Под самое утро были спущены порядка двух десятков лодок, которые на всех порах устремились к неприятелю, благоприятствовал ветер, но и матросы на веслах подталкивали свои одно парусные суденышки вперед. Вместе с тем, три линейных корабля, без каких-либо огней, выстроились в линию напротив выхода из залива Сароникос и стали выжидать. Задача была ударить всеми орудиями с бортов «в ту степь», для отвлечения неприятеля от реальной опасности.
Вместе с лодками, груженными порохом и под управлением матросов в бой устремились и четыре корабля-брандера.
Лодки уже приближались к турецким кораблям, как там началась суета, а у тех вымпелов, что стояли боком к выходу из залива, стали в ночном, или уже предрассветном сумраке, одна за другой выкатываться пушки. Русские линейные корабли открыли огонь. В ночи было вообще непонятным, куда долетают ядра, и насколько это опасно для турок, но грохот стоял, и паника у османов присутствовала, несмотря на буквально несколько попаданий.
До целей дошло только меньше половины лодок, два брандера-корабля были потоплены турками, но остальные отработали по турецкому флоту. Особо отличился корабль-брандер под началом капитана Василия Сергеевича Ильичева, который смог сцепиться с турецким линкором и взорвать свой корабль, от которого огонь быстро перекинулся и на турецкий вымпел. Команда, в большей части, успела прыгнуть в воду и даже спустить один ял, прежде чем разразился взрыв большой мощности.
От брандера огонь переметнулся и дальше, охватывая пламенем еще пять галер и три линейных кораблях неприятеля. Огонь переметнулся еще на ряд посудин, где команды имели успех в борьбе со стихией и выигрывали в битве за живучесть своих суден, стало ясно, что решающего значения предрассветная атака не принесла.

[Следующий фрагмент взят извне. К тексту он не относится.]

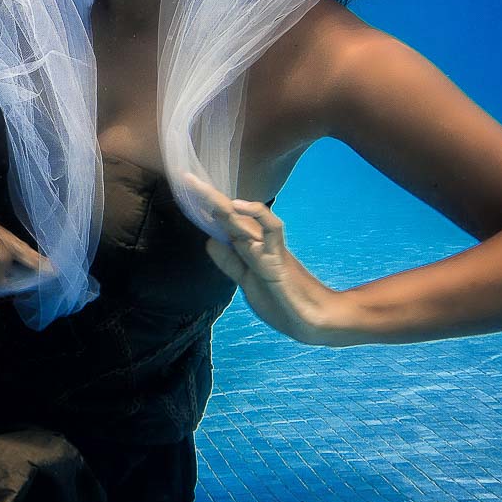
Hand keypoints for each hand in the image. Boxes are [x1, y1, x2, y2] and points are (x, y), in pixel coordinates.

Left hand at [180, 172, 333, 345]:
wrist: (313, 321)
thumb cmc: (283, 302)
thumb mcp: (247, 282)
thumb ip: (230, 263)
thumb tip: (210, 242)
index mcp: (249, 249)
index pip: (225, 224)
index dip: (206, 210)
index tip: (188, 194)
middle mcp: (258, 243)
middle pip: (230, 216)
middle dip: (208, 199)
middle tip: (187, 180)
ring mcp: (269, 248)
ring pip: (244, 219)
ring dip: (222, 204)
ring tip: (201, 189)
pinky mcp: (280, 257)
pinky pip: (272, 229)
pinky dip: (257, 215)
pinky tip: (238, 206)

Весь русский флот, уже готовый к сражению, выдвинулся к месту пожарищ. И началась самая, что ни наесть свалка, которой так хотелось избежать. Русские корабли выходили на пистолетный выстрел и в упор, иногда раньше неприятеля, иногда с обменом ударов, били по туркам. Щепа разлеталась от любого попадания османского ядра, именно щепки от собственного корабля и причиняли больше вреда, чем само ядро. Палубы заливало кровью, но никто не сдавался.